Saint James' the Elder church is a Romanesque church in Štvrtok na Ostrove, Slovakia. The church was first mentioned in 1333. The consecration to Saint James the Elder is the oldest to this Apostle in Slovakia.

The prevailing building material used for the original construction in the mid-13th century building boom were bricks. The majority of the romanesque churches in this region of Slovakia is from this period. The two-tower design though makes this church unique on the Žitný ostrov. The only similar one is the church of the Benedictine Abbey of Diakovce. The original face of the church is unknown. It was a single-nave building with a two-tower facade. What the sanctuary once looked like is not known. It is probable that it had the form of an apse with a semi-circular ending, like in the neighboring villages of Mierovo and Alžbetin Dvor, or with a straight end, like in the neighboring village of Hubice.

§ Questions on the material:
1. In the passage on the church in Štvrtok na Ostrove, which other church is named as the only one similar to its two-tower design?
2. Extend the passage on the church in Štvrtok na Ostrove with a few sentences that pick up after its final line.

§ Extracted data:

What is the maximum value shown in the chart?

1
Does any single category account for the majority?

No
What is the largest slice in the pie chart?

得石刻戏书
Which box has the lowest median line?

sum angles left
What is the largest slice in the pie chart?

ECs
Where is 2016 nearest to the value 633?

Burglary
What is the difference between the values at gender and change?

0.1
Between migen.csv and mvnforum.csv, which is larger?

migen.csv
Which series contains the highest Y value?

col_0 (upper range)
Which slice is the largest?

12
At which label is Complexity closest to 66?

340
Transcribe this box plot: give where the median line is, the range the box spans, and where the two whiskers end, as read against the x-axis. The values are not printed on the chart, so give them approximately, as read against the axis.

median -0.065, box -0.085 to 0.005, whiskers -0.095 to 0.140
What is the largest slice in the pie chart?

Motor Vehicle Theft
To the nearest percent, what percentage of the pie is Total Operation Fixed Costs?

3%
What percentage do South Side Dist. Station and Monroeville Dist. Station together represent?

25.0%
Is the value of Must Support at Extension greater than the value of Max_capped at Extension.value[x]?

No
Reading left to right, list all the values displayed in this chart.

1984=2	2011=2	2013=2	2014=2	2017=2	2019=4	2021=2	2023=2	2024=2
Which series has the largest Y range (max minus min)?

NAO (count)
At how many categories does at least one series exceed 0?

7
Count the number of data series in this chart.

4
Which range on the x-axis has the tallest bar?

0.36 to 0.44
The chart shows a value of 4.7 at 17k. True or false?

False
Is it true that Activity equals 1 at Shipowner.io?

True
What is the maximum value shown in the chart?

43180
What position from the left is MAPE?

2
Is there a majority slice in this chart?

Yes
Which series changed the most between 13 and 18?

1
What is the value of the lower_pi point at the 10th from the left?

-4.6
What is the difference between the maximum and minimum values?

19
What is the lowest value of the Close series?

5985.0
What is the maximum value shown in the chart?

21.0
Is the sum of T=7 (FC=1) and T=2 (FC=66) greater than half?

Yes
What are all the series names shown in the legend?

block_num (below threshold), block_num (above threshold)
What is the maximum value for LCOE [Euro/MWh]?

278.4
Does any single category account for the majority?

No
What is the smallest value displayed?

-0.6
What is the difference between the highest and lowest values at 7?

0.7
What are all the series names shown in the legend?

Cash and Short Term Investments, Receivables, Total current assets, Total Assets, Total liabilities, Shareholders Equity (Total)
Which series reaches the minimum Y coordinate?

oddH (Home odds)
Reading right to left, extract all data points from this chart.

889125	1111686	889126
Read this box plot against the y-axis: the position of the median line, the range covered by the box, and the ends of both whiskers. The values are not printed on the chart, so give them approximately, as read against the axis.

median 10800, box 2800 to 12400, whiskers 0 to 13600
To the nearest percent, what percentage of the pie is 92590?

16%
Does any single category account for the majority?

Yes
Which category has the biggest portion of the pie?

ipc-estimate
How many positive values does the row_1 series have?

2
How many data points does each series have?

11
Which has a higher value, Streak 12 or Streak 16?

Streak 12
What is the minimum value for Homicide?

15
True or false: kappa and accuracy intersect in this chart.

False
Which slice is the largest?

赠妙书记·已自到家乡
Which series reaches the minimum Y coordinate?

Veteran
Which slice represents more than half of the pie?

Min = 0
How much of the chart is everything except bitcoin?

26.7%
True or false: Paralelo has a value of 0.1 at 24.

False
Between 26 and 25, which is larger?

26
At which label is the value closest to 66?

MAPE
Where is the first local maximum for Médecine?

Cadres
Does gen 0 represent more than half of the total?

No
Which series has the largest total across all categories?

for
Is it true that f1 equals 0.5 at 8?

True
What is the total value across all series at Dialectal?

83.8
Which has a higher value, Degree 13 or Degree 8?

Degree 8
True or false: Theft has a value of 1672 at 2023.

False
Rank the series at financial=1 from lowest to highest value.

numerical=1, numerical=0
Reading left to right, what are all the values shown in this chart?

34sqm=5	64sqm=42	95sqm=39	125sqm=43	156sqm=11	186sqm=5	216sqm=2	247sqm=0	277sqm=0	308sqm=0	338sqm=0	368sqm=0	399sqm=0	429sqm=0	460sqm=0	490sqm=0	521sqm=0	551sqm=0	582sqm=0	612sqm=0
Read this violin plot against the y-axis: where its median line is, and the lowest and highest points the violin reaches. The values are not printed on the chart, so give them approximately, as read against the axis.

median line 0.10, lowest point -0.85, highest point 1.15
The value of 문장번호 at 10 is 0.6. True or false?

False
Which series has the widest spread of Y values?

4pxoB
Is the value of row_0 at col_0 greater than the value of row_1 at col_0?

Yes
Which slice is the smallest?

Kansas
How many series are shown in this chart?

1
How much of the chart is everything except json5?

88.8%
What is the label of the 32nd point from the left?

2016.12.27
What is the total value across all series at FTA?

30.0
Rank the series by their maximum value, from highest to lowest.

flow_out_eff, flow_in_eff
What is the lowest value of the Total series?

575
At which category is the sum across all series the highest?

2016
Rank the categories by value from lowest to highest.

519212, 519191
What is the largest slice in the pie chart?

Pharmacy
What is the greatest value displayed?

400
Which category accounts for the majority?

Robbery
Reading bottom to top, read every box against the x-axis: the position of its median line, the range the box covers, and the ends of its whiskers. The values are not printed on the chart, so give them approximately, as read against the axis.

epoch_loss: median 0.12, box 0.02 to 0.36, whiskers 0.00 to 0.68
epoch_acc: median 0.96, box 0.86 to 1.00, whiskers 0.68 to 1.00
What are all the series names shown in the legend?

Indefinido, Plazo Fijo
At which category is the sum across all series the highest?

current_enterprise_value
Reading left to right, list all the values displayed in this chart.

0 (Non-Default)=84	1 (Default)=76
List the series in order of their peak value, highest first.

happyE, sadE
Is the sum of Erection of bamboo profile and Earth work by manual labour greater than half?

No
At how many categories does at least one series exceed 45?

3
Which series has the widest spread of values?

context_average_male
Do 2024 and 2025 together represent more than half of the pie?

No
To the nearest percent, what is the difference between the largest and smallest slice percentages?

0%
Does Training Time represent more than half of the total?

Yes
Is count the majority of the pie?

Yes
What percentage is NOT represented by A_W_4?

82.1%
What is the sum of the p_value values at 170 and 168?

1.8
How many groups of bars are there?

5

§ Answers given:
1. The church of the Benedictine Abbey of Diakovce.

2.
The church is not a classic brick building because the foundations and the lower part of the towers along with other architectural details are made of stone. The existing polygonal presbytery replaced the apse in the 14th century. An earthquake with the epicentre in Komárno struck the church in 1590. The impaired structure caused the northern tower to collapse. It was rebuilt and simultaneously the original single-nave space was arched with two supporting pillars which changed it into a two-naved space. The northern nave was built out and a two-storey building with a square ground plan was added to the southern tower. The medieval character of the church was enhanced during its renovation in the 1960s and 1970s when the neo-gothic southern entrance hall was removed and the first floor of the southern tower received a pair of composite windows.